Data Volume would be around 1 PB per day.
But there are application which can publish data at 1GBPS.
That's Gigabyte/s or Gigabit/s?
Few queries:
1. Can a single Namenode handle such high speed writes? Or it becomes unresponsive when GC cycle kicks in. see below
2. Can we have multiple federated Name nodes sharing the same slaves and then we can distribute the writes accordingly.
that won't solve your problem
3. Can multiple region servers of HBase help us ?? no
Please suggest how we can design the streaming part to handle such scale of data.
Data is written to datanodes, not namenodes. the NN is used to set up
the write chain and then just tracks node health -the data does not go
through it.
This changes your problem to one of
-can the NN set up write chains at the speed you want, or do you need
to throttle back the file creation rate by writing bigger files
-can the NN handle the (file x block count) volumes you expect
-what is the network traffic of the data ingress
-what is the total bandwidth of the replication traffic combined with
the data ingress traffic?
-do you have enough disks for the data
-do your HDDs have enough bandwidth?
-do you want to do any work with the data, and what CPU/HDD/net load
does this generate?
-what impact will disk & datanode replication traffic have?
-how much of the backbone will you have to allocated to the rebalancer.
A 1 PB/day, ignoring all network issues, you will reach the current
documented HDFS limits within four weeks.

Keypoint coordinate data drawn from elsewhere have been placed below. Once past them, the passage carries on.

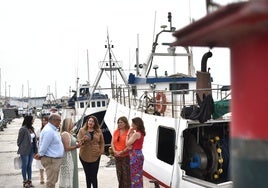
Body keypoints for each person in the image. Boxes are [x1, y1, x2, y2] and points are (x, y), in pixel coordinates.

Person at [34, 113, 64, 188]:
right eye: (59, 120)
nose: (60, 122)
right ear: (54, 121)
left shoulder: (51, 129)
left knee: (52, 180)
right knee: (51, 182)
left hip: (53, 159)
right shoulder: (49, 131)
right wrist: (40, 154)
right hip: (51, 160)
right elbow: (44, 145)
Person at [77, 115, 105, 188]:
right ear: (87, 122)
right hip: (84, 155)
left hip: (95, 155)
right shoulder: (82, 130)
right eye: (89, 121)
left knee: (94, 175)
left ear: (95, 123)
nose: (91, 122)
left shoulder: (98, 131)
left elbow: (102, 142)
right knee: (88, 175)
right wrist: (83, 139)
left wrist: (101, 151)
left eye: (93, 121)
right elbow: (79, 142)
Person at [59, 118, 81, 188]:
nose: (73, 124)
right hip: (68, 157)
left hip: (72, 155)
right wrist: (76, 146)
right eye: (71, 122)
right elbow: (66, 148)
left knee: (72, 174)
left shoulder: (70, 133)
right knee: (68, 177)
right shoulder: (65, 134)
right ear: (68, 124)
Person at [17, 115, 38, 187]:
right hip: (24, 150)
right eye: (32, 119)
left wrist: (35, 149)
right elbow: (19, 141)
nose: (33, 121)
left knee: (29, 165)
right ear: (29, 120)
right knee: (24, 166)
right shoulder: (23, 129)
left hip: (32, 149)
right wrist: (22, 146)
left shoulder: (32, 128)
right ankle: (25, 182)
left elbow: (34, 139)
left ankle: (29, 181)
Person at [111, 116, 131, 188]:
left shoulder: (129, 132)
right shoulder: (116, 132)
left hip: (125, 157)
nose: (119, 124)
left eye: (121, 122)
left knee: (126, 176)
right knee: (119, 175)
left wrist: (121, 152)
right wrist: (114, 151)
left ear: (125, 123)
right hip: (117, 157)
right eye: (118, 122)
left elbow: (129, 146)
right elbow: (112, 143)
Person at [126, 117, 146, 188]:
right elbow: (132, 143)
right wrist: (131, 133)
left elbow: (127, 143)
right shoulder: (140, 133)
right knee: (138, 175)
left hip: (135, 155)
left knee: (134, 176)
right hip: (139, 153)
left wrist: (128, 134)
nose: (131, 125)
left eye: (132, 124)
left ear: (136, 125)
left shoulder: (136, 134)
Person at [35, 116, 48, 184]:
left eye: (45, 121)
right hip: (40, 148)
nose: (44, 122)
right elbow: (35, 138)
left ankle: (48, 177)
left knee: (47, 164)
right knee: (40, 164)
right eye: (43, 121)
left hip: (48, 150)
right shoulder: (39, 129)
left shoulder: (51, 129)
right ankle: (41, 177)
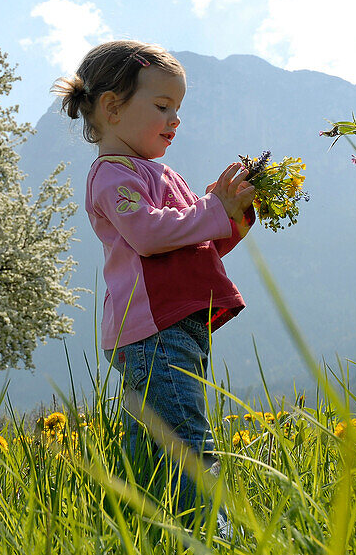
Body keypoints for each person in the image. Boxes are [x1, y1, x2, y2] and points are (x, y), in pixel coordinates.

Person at [53, 40, 255, 527]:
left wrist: (234, 215)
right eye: (163, 106)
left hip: (174, 327)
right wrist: (211, 211)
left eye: (177, 109)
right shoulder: (112, 176)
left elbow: (191, 247)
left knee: (151, 446)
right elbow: (147, 234)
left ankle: (143, 527)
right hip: (153, 332)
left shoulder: (159, 173)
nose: (174, 120)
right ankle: (215, 534)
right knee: (188, 442)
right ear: (112, 107)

What are you going to do then,
or will you have processed it down?
I could imagine some experiments you could conduct against a namenode to
see what its limits are, but there are lot of datacentre bandwidth and
computation details you have to worry above and beyond datanode
performance issues.
Like Michael says, 1 PB/day sounds like a homework project, especially
if you haven't used hadoop at smaller scale. If it is homework, once
you've done the work (and submitted it), it'd be nice to see the final
paper.
If it is something you plan to take live, well, there are lots of issues
to address, of which the NN is just one of the issues -and one you can
test in advance. Ramping up the cluster with different loads will teach
you more about the bottlenecks. Otherwise: there are people who know how
to run Hadoop at scale, who, in exchange for money, will help you.
-steve